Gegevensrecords

----------

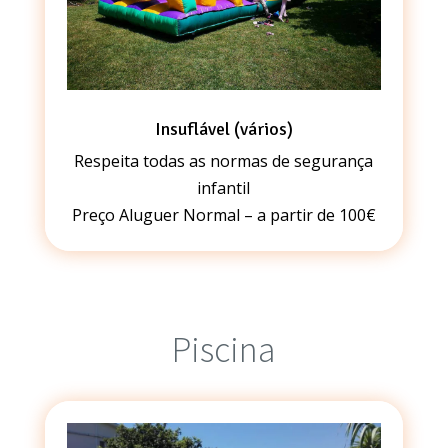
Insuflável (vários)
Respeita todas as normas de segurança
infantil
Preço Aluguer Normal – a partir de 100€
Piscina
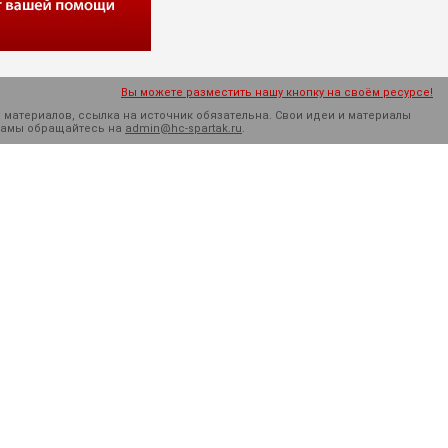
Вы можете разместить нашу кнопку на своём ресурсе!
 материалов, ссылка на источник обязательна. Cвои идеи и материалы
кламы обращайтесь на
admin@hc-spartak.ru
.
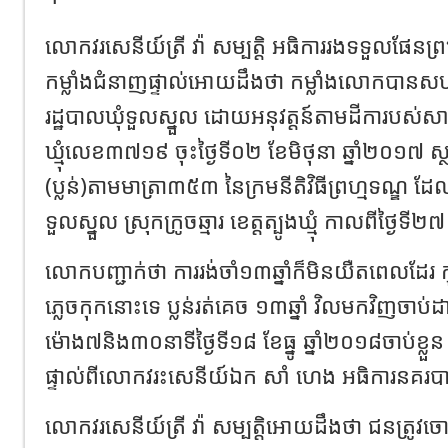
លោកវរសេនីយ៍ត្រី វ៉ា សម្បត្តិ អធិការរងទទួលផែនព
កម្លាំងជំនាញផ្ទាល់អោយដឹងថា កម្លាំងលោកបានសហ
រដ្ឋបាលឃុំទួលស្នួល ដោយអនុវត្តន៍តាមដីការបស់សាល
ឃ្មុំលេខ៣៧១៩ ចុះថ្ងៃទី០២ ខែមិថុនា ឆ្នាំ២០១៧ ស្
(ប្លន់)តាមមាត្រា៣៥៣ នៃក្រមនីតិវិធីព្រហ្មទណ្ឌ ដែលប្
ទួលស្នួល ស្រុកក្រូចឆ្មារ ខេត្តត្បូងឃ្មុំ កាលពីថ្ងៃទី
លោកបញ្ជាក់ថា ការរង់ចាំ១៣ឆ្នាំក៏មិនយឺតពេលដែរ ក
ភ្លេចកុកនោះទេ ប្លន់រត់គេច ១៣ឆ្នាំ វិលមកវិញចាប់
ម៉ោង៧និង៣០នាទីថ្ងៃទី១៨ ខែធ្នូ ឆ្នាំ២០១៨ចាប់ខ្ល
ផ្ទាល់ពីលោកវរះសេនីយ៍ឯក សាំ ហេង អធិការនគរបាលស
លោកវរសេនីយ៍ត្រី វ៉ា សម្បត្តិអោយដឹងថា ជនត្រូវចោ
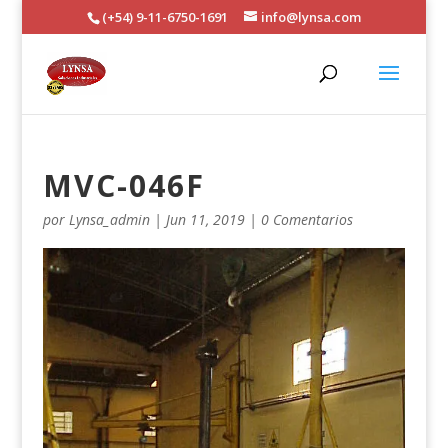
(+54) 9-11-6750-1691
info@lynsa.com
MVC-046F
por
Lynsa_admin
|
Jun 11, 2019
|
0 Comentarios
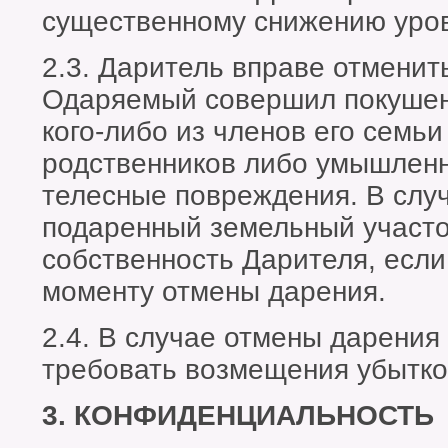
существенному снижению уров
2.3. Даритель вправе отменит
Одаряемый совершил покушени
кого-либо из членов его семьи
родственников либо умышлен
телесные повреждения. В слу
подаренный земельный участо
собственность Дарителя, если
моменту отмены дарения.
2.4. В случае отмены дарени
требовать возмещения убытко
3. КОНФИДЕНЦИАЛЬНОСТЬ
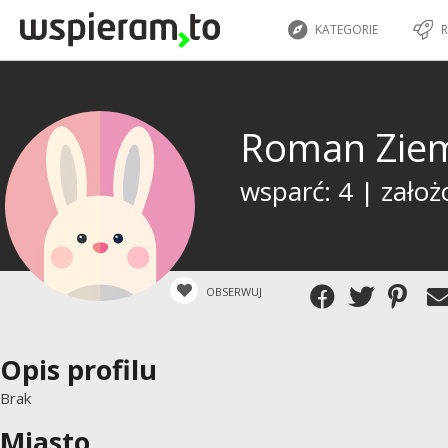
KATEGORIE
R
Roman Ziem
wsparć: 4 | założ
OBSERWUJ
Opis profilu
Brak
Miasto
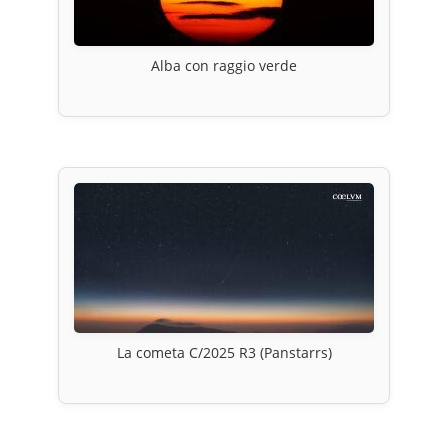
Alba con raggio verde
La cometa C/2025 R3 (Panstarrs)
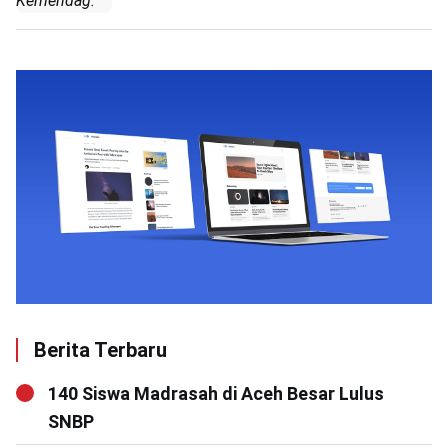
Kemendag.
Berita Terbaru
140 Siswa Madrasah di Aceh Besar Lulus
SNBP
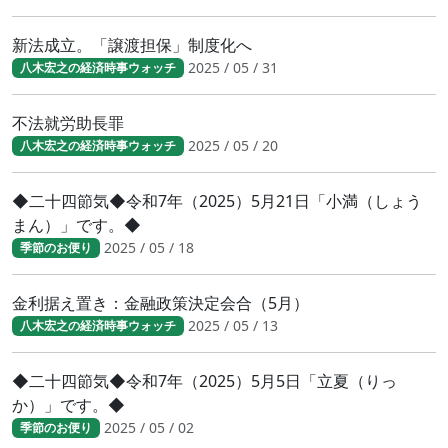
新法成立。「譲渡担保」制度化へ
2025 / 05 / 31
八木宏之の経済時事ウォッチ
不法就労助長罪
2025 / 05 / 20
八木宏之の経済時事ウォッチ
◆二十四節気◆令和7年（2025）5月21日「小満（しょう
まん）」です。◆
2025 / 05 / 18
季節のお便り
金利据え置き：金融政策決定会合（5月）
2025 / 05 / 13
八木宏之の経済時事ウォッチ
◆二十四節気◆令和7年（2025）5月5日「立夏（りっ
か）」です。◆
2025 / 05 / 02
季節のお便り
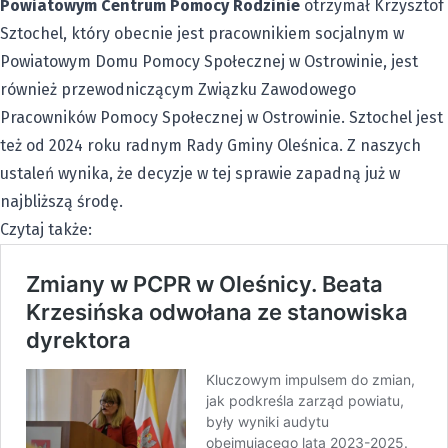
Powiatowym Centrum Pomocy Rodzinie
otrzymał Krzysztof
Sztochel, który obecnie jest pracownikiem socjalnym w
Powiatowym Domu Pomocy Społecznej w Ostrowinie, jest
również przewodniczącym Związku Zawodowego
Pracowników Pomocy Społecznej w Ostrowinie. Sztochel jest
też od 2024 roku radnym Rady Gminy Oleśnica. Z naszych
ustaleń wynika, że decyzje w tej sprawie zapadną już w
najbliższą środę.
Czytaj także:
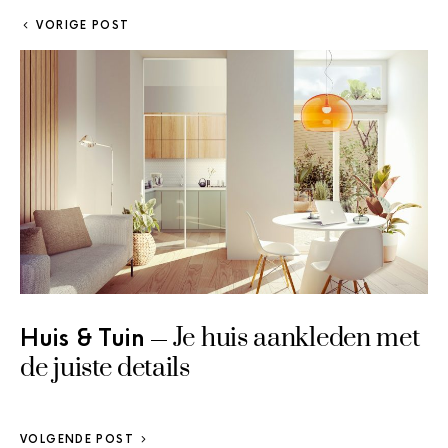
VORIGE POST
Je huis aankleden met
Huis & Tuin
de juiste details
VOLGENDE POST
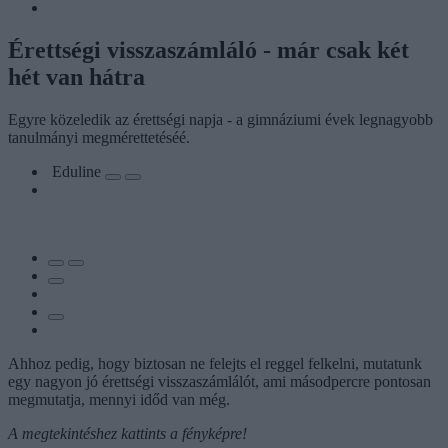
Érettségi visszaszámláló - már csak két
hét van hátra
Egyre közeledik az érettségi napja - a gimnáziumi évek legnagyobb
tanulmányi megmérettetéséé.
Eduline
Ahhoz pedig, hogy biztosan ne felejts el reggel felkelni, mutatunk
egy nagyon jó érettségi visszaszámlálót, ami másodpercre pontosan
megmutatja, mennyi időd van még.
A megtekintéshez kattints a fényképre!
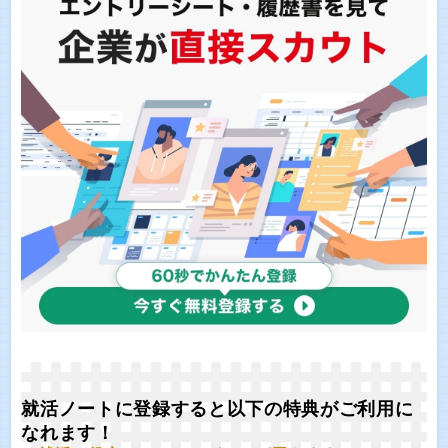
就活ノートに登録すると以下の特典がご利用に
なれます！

----------

Oefeningsdoel. Schrijf alle regels van de vermeldingen hierboven letterlijk over en laat de afbeeldingen daarbij weg.

Resultaat hieronder.
Insuflável (vários)
Respeita todas as normas de segurança
infantil
Preço Aluguer Normal – a partir de 100€
Piscina
Вы можете разместить нашу кнопку на своём ресурсе!
 материалов, ссылка на источник обязательна. Cвои идеи и материалы
кламы обращайтесь на
admin@hc-spartak.ru
.
លោកវរសេនីយ៍ត្រី វ៉ា សម្បត្តិ អធិការរងទទួលផែនព
កម្លាំងជំនាញផ្ទាល់អោយដឹងថា កម្លាំងលោកបានសហ
រដ្ឋបាលឃុំទួលស្នួល ដោយអនុវត្តន៍តាមដីការបស់សាល
ឃ្មុំលេខ៣៧១៩ ចុះថ្ងៃទី០២ ខែមិថុនា ឆ្នាំ២០១៧ ស្
(ប្លន់)តាមមាត្រា៣៥៣ នៃក្រមនីតិវិធីព្រហ្មទណ្ឌ ដែលប្
ទួលស្នួល ស្រុកក្រូចឆ្មារ ខេត្តត្បូងឃ្មុំ កាលពីថ្ងៃទី
លោកបញ្ជាក់ថា ការរង់ចាំ១៣ឆ្នាំក៏មិនយឺតពេលដែរ ក
ភ្លេចកុកនោះទេ ប្លន់រត់គេច ១៣ឆ្នាំ វិលមកវិញចាប់
ម៉ោង៧និង៣០នាទីថ្ងៃទី១៨ ខែធ្នូ ឆ្នាំ២០១៨ចាប់ខ្ល
ផ្ទាល់ពីលោកវរះសេនីយ៍ឯក សាំ ហេង អធិការនគរបាលស
លោកវរសេនីយ៍ត្រី វ៉ា សម្បត្តិអោយដឹងថា ជនត្រូវចោ
(+54) 9-11-6750-1691
info@lynsa.com
MVC-046F
por
Lynsa_admin
|
Jun 11, 2019
|
0 Comentarios
существенному снижению уров
2.3. Даритель вправе отменит
Одаряемый совершил покушени
кого-либо из членов его семьи
родственников либо умышлен
телесные повреждения. В слу
подаренный земельный участо
собственность Дарителя, если
моменту отмены дарения.
2.4. В случае отмены дарени
требовать возмещения убытко
3. КОНФИДЕНЦИАЛЬНОСТЬ
KATEGORIE
R
Roman Ziem
wsparć: 4 | założ
OBSERWUJ
Opis profilu
Brak
Miasto
Alba con raggio verde
La cometa C/2025 R3 (Panstarrs)
Kemendag.
Berita Terbaru
140 Siswa Madrasah di Aceh Besar Lulus
SNBP
新法成立。「譲渡担保」制度化へ
2025 / 05 / 31
八木宏之の経済時事ウォッチ
不法就労助長罪
2025 / 05 / 20
八木宏之の経済時事ウォッチ
◆二十四節気◆令和7年（2025）5月21日「小満（しょう
まん）」です。◆
2025 / 05 / 18
季節のお便り
金利据え置き：金融政策決定会合（5月）
2025 / 05 / 13
八木宏之の経済時事ウォッチ
◆二十四節気◆令和7年（2025）5月5日「立夏（りっ
か）」です。◆
2025 / 05 / 02
季節のお便り
Powiatowym Centrum Pomocy Rodzinie
otrzymał Krzysztof
Sztochel, który obecnie jest pracownikiem socjalnym w
Powiatowym Domu Pomocy Społecznej w Ostrowinie, jest
również przewodniczącym Związku Zawodowego
Pracowników Pomocy Społecznej w Ostrowinie. Sztochel jest
też od 2024 roku radnym Rady Gminy Oleśnica. Z naszych
ustaleń wynika, że decyzje w tej sprawie zapadną już w
najbliższą środę.
Czytaj także:
VORIGE POST
Je huis aankleden met
Huis & Tuin
de juiste details
VOLGENDE POST
Érettségi visszaszámláló - már csak két
hét van hátra
Egyre közeledik az érettségi napja - a gimnáziumi évek legnagyobb
tanulmányi megmérettetéséé.
Eduline
Ahhoz pedig, hogy biztosan ne felejts el reggel felkelni, mutatunk
egy nagyon jó érettségi visszaszámlálót, ami másodpercre pontosan
megmutatja, mennyi időd van még.
A megtekintéshez kattints a fényképre!
就活ノートに登録すると以下の特典がご利用に
なれます！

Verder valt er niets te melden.